More worrying, from my perspective, is the way that the Greens have been able to brush off any scrutiny of their policies. Glib one-liners from various media commentators shields them from scrutiny. ’Offshore processing is so they don’t die in our ocean but die in Southeast Asia. LOL. Here’s a picture of a cat.’
In the previous post, I noted that many people write off the problem completely. ’It’s a wicked problem and there are no solutions. We know that because John Howard didn’t succeed and we’ve never tried the ALP’s approach. Induction proves that if the former government didn’t succeed, no future government will.’
I didn’t note the other end of the same spectrum: the people who deny that there’s a problem at all. So there’s an incentive for people to undertake a dangerous sea voyage. According to the #auspol Lotus Eaters, this is perfectly fine and not a problem at all. Why, just last year Europe had many more people risking their lives. By applying the law of ‘If there’s a bigger problem somewhere else, there’s no problem here’, Australia doesn’t have a problem at all.
I’ve often complained that the Greens don’t really have policies, they sort of have vague position statements. They got a lot better since the last election, but they’re still kind of garbage. In theory, they’re supposed to be on their website here.
It’s a bit of a hunt, but under ‘Care for People’ (seriously? Whatever) we find ‘Immigration and Refugees‘.
The Australian Greens want:
- the elimination of the policies of mandatory detention, and other forms of harsh, punitive or discriminatory treatment of asylum seekers and refugees.
- asylum seekers who arrive without a valid visa to have their claims for asylum assessed while living in the community.
The Australian Greens will:
17. abolish mandatory and indefinite detention of asylum seekers.
24. house asylum seekers who arrive without a valid visa in publicly owned and managed open reception centres, where entry and exit to these centres are unrestricted except where prohibited for medical or security reasons specified in clause 28.
26. grant asylum seekers an asylum application visa (AAV) and assist without delay their move into the community provided medical and security checks are satisfied or after 14 days has passed, whichever occurs first.
28. deny an AAV if security checks demonstrate the person poses a serious criminal threat to the Australian community or if the person has not remained housed in the reception centre while the medical and security checks were completed.
31. ensure that, if refugee status is refused and the person cannot be repatriated, the AAV will remain in force until he or she can be repatriated.

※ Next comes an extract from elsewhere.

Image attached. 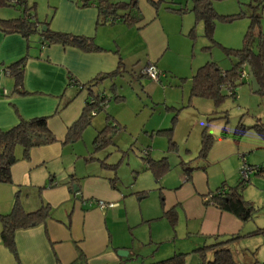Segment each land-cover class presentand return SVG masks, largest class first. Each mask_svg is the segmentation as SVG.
<instances>
[{"label":"crops","instance_id":"crops-1","mask_svg":"<svg viewBox=\"0 0 264 264\" xmlns=\"http://www.w3.org/2000/svg\"><path fill=\"white\" fill-rule=\"evenodd\" d=\"M161 2L165 3V0H138L139 14L136 10L132 14L140 20L127 26L120 20L110 23V18L104 19L95 0H26L29 13L40 26L52 32L92 39L101 49L96 52L60 44L42 46L38 33L25 39L19 34L0 31V71L26 58L21 88L18 87L24 95L14 91L15 82L9 74L0 77V90L7 92L6 96L0 95V130L15 126L20 118L46 117L48 130L56 140L50 145L31 149L27 159L23 158L22 147L17 146L13 151L17 162L11 167V184H0V216L11 211L19 191L18 201L25 213L48 205L49 218L43 224L15 231L16 258L0 239V264H72L79 251L86 264H152L181 253L187 254L185 264H200V258L193 253L196 249L262 230L259 224L242 222L234 215L204 203L209 192L222 185L233 187L240 182L239 155L245 156L251 167L264 171V139L252 128L256 124L264 126L260 118L252 117V122L247 124L239 120L234 126L221 120L223 125L217 123L209 131L207 118L218 110L210 104L203 109L199 106L206 118V121H198L200 141L204 130L213 139L206 158L193 160L189 178L183 168H175L168 174L170 167L159 179L153 177L161 196L160 213L149 218L141 214L131 219L127 218L124 209L127 227L124 233L122 228L116 227L125 198L116 183L112 185L111 178L99 174H77L66 156L67 132L83 113L89 92L106 95L98 90L103 81H112L127 73L142 91L147 88L153 95L166 78L165 75L159 83H153L141 74L148 64L162 67L160 61L170 51L167 29L174 26L179 13L172 7H165L160 14ZM115 71L114 78L95 81ZM249 80L247 85L253 93ZM152 95L145 97L152 101ZM239 122L245 132L235 143L232 136ZM160 130L157 128L156 133ZM223 131L226 136H222ZM145 154H150L149 148ZM163 158L148 159L159 161ZM184 163L182 160L181 164ZM248 179L242 191L244 199L253 207L264 209V173L252 174ZM73 187L77 189L75 194ZM96 201L116 206L99 209ZM169 210L176 214L174 226L163 216ZM159 219L166 222L160 225L166 226L164 240H160V236L155 238L150 232L148 242H139L131 233L144 223L152 230V224L160 223L153 221ZM169 226L172 236H169ZM1 231L0 223V236ZM250 239L243 237L233 244L239 241L243 245ZM120 251L127 255H118Z\"/></svg>","mask_w":264,"mask_h":264},{"label":"rangeland","instance_id":"rangeland-1","mask_svg":"<svg viewBox=\"0 0 264 264\" xmlns=\"http://www.w3.org/2000/svg\"><path fill=\"white\" fill-rule=\"evenodd\" d=\"M192 5L193 0L161 2L160 14L165 7L178 10L181 6V10L185 8L187 10L182 15L177 14L174 26L170 25L167 29L170 35V51L161 59L162 67H156L164 76L166 75V78L162 79L156 93L152 95V91L147 88L142 91L127 73H122L112 81H103L98 90L105 92L106 98L110 99L106 112L101 111L91 118L81 137L67 145L66 156H69L70 164L77 174H99L115 180V185L125 197L122 203L123 213L116 225L122 228L123 233L126 227L124 209L128 213L127 218L131 219L140 217L141 214L149 218L161 211L160 192L154 183L152 172L146 171L145 159L166 158L170 167L168 174L173 173L175 168H182V160L187 163V167H192L195 162L193 160L198 155L201 133L198 121H206L201 109L208 104L215 107L209 100L198 98L190 100L191 78L195 70L207 62L215 63L223 71L229 70L237 61L232 56L227 57L224 50L242 49L253 14L259 16L260 28L264 32V0H212V8L217 16L240 15L239 19L235 17L232 21L215 20L214 42L205 38L202 23L194 22V15L189 10ZM20 14L19 8H0L2 19L18 18ZM253 47L256 51L255 41ZM235 91L236 99L225 93L227 97L217 108L219 113L224 112L227 115L228 126H234L239 120L247 124L252 122V117L260 118V123H264V97L252 93L247 83L239 84ZM115 95L118 96L117 99L114 98ZM146 95H152V101L145 97ZM213 117H219V114ZM209 118L210 115L207 119ZM217 123L223 125L220 119L213 120L207 124V130L210 131V127ZM108 125L109 131L106 135L109 138L108 143L96 150L94 145L96 135ZM171 127H173L171 136L156 133L157 128L166 130ZM148 148L150 154L145 157ZM254 207V217L249 223L259 224L258 227L264 230V209ZM153 223L157 224H152V230L144 223L131 233L139 242H148L150 232L155 238L160 236V240H164L167 236L164 232L166 226L160 225L166 222L159 219ZM168 232L169 236H172L171 227ZM231 245L230 254L236 264H264V233L243 245L239 241Z\"/></svg>","mask_w":264,"mask_h":264},{"label":"trees","instance_id":"trees-1","mask_svg":"<svg viewBox=\"0 0 264 264\" xmlns=\"http://www.w3.org/2000/svg\"><path fill=\"white\" fill-rule=\"evenodd\" d=\"M14 0H0V8L13 7L20 9V16L14 19L0 20V31L4 34H19L25 39H29L31 35L37 33L36 29L40 27L35 17L31 16L30 9L26 6V0H17V4L13 3ZM138 0H95L96 7L99 14L105 19L110 18V23L120 20L124 25L133 26L136 24L140 18L139 16H134L132 14L133 10L137 9ZM151 2V1H150ZM154 6L156 3L151 2ZM190 11L193 13L196 23H202L205 38L213 41V32L215 27V20L220 19L223 21H232L233 19L240 17L237 16H217L212 8V0H193V5ZM179 14L186 12L185 10H177ZM139 14V11H138ZM250 27L246 31V35L243 40V47L240 50H229L225 49L227 57L232 56L236 59V63L226 71L221 70L215 63L207 62L203 66L199 67L191 78V89H190V100L192 98L210 100L215 108H219L224 102L225 95L228 94L229 97L235 99L236 88L239 84L248 83L237 81V73L243 65H246L253 73L255 81H257L260 91L258 94L264 95V32L260 28V18L256 14H253L250 18ZM45 28V26H44ZM40 35V43L42 46H48L51 44H60L62 46H70L81 49L82 51H100L92 39H86L83 37L72 36L63 33H56L45 28V31L38 33ZM256 44V51L253 47V42ZM26 58L23 57L16 62H13L3 70L7 76L13 78L15 82L14 91L19 92L24 95L25 92L18 90L21 88L23 77V68ZM117 75V72H112L106 74L100 79L97 78L95 81H100L103 79H112ZM230 85L234 90L229 94L224 87ZM89 88V87H88ZM89 90H91L89 88ZM97 94L89 92V98H96L97 102L94 104H89L88 100L85 104L83 113L80 118L69 128L67 132L66 141L73 142L81 137L82 131L90 123V119L93 118L90 115V111L97 108L101 99L96 97ZM117 99V98H116ZM219 112L214 111L209 121L220 119L227 123V115L224 112L219 113L221 116H217ZM108 119V117H107ZM175 119V118H174ZM114 128V127H113ZM116 128V127H115ZM263 139H264V126L261 124H256L252 127ZM245 127L239 122L235 132L233 133L232 139L239 142L243 133L245 132ZM173 128L166 130H160L157 132L160 134H168L171 136ZM109 131V125L100 131L94 140L95 149L99 150L104 147L109 138L107 134ZM222 136H226L224 131ZM54 136L48 130L47 118L39 117L25 120L20 118L19 122L12 126L8 130H0V184H11V167L17 162L14 150L17 146L23 149V158L27 159L31 149L46 146L54 143L56 140ZM213 139L204 130L201 135L200 149L197 159H205L212 144ZM173 144V143H172ZM145 157H148L145 154ZM147 166L146 169L153 173L155 179L167 172L169 169L168 162L165 158L159 161H150L145 159ZM106 166V164H103ZM187 163L182 164V170L190 177L193 172V168L187 167ZM264 171L258 168L255 174H263ZM112 185L115 180H111ZM247 183H242L241 181L233 187H227L222 185L213 192H209L204 197L205 205L213 206L221 211L228 212L234 217H237L242 222H247L253 218L255 213V208L244 199L243 190ZM19 191L15 194V200L11 211L5 215L0 216V223L2 226L1 231V242L16 258V251L14 245V233L19 229H27L39 224H43L49 218V206L43 205L38 211L26 212L22 208L19 200ZM163 216L171 223L175 225L176 214L173 210L164 212ZM264 230H257L253 233L244 235L242 237H233L227 241L216 242L213 245L204 246L196 249L193 253L197 254L200 258V264H236L233 260L232 254H230L229 244L239 240L241 238H253L257 235L263 234ZM83 254L79 251L77 260L72 264H86ZM187 259V254H175L172 257L165 259L163 261L152 263V264H185Z\"/></svg>","mask_w":264,"mask_h":264},{"label":"built area","instance_id":"built-area-1","mask_svg":"<svg viewBox=\"0 0 264 264\" xmlns=\"http://www.w3.org/2000/svg\"><path fill=\"white\" fill-rule=\"evenodd\" d=\"M14 4H17V0L13 1ZM248 67L246 65H243L241 69L237 73V81L238 83L241 82H247L249 80V74H248ZM2 74H5L4 71H0V76ZM141 74L148 78L150 81L158 83L160 82V79L164 74L156 68L154 64H148L146 65L143 70H141ZM224 90H226L229 94H231L234 90L230 85H226L224 87ZM1 96H6L7 92L4 90H0ZM96 97L98 99H101L100 103L98 104L97 108L90 111V115L92 117H95L99 112L103 111L106 112V109L108 108L110 99H107L104 93L97 94ZM89 104H94L97 102L96 98L94 97L87 99ZM239 160L241 162L239 167V180L242 183H248L250 176L252 174H255L258 170V167H251L245 160V156L239 155ZM96 205L99 209H105V208H113L116 206V204L108 205L103 201H96Z\"/></svg>","mask_w":264,"mask_h":264},{"label":"water","instance_id":"water-1","mask_svg":"<svg viewBox=\"0 0 264 264\" xmlns=\"http://www.w3.org/2000/svg\"><path fill=\"white\" fill-rule=\"evenodd\" d=\"M43 31H45V28L42 27V26H40L39 28L36 29L37 33H41ZM247 69H248V74H249V79H250L249 81H250V85H251L253 93L254 92H259L260 91V87H259L257 81H255L256 79H255L252 71L249 68H247ZM73 193L74 194L77 193V189L75 187H73ZM118 255L126 256L127 253H125L124 251H120V252H118Z\"/></svg>","mask_w":264,"mask_h":264}]
</instances>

So they are going to ‘house’ asylum seekers in a centre until they’re given a visa? And they don’t remain housed in the reception centre until they’re granted a visa, they will have their movement restricted? Oh, so you mean you want mandatory detention? But, wait. Didn’t the Greens say that they didn’t want mandatory detention? Oh, they mean they want mandatory detention but they don’t want to call it mandatory detention and they want it to look a bit more hip.
So if an asylum seeker comes to Australia and thinks that their case for refugee status isn’t certain, there is literally nothing stopping them from disappearing into the community. And people with shady backgrounds (like the ones picked up by ASIO)? And how would the Greens system deal with alleged people smugglers joining the asylum seeker processing processes?
What the Greens save in ‘harsh’ detention centres, they lose in these ‘urban houses’ (cough, detention centres, cough) and tracking down those who flee having their protection claims assessed.
All the while creating a reason for stateless people and the thousands of displaced people in Southeast Asia to move towards Australia. All the while creating a reason to pay people smugglers.
How is this the humane approach again? How is this more humane than supporting the UNHCR supported regional processing model?